With the sail raised, Billy tied down the rope he’d handed me, then hit some more buttons to start the engine humming. Within five minutes, we’d pulled out of the slip and cruised slowly into open water. If sailing had been this easy for Christopher Columbus, he’d have zipped to the Orient and never discovered America.

Billy’s boat had a full-size steering wheel and the oceangoing version of cruise control. He set some dials that put us on a straight line to a distant point, and the wheel moved gently all by itself. With the steering under control, Billy disappeared underneath for a moment and came back with two frosty glasses.

“Beer,” he said. “Hope you don’t mind. It’s all I have.”

I took the glass, and Billy sat down next to me. I had about a million questions I wanted to ask him, including how he managed to afford a getup like this. But I had more urgent business.

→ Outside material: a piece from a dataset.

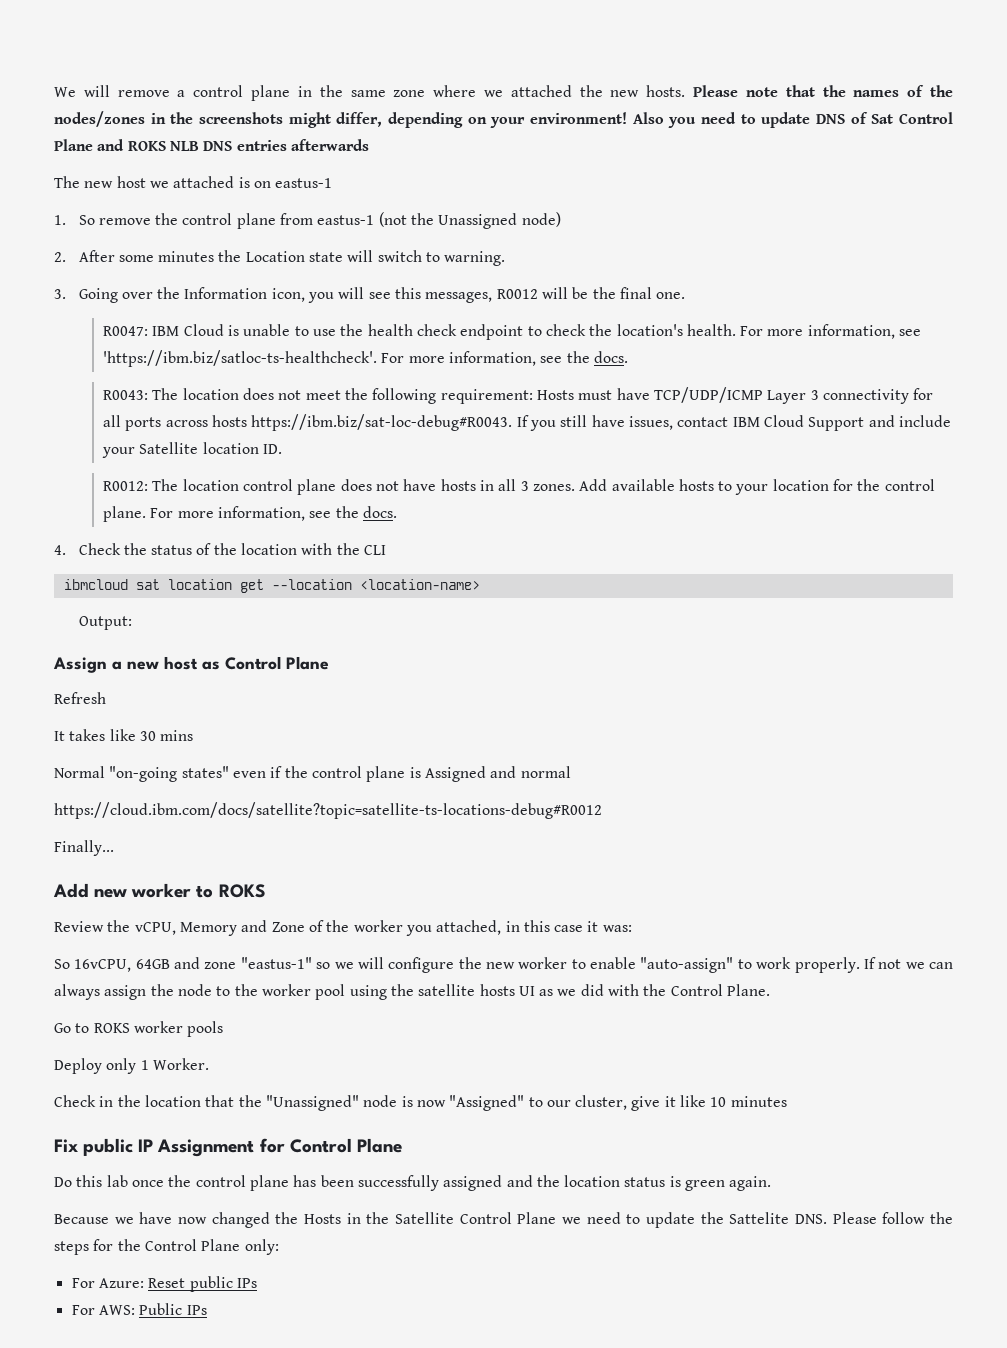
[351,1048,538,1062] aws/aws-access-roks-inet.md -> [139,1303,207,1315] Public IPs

“So these e-mails from Cassie,” I said, getting right to the point. “I take it you keep them on the boat?”

“Yup,” he said. “We’ll get to them.”

“Obviously, you two stayed in touch even after she got married.”

“Roger traveled a lot,” Billy said, briefly checking the horizon and glancing again at his directional settings. “Cassie needed a friend. Now that she was so rich, she didn’t trust a lot of the people who suddenly wanted to hang out with her.”

“But you two had been hanging out for years.”

Billy got up and leaned against the railing. “Old friends are the best friends. You give each other whatever you each need.”

I suddenly got it. “Cassie gave you the boat, is that it? And you’d take her out whenever she wanted to get away?”

He shrugged. “Let’s say she did. That’d make it pretty obvious that I didn’t kill her, don’t you think? I mean, you don’t knock off the goose that lays the golden egg.”

I thought about it for a moment. His logic made sense. But something didn’t add up. Billy said he’d been waiting for the cops to come since Cassie died.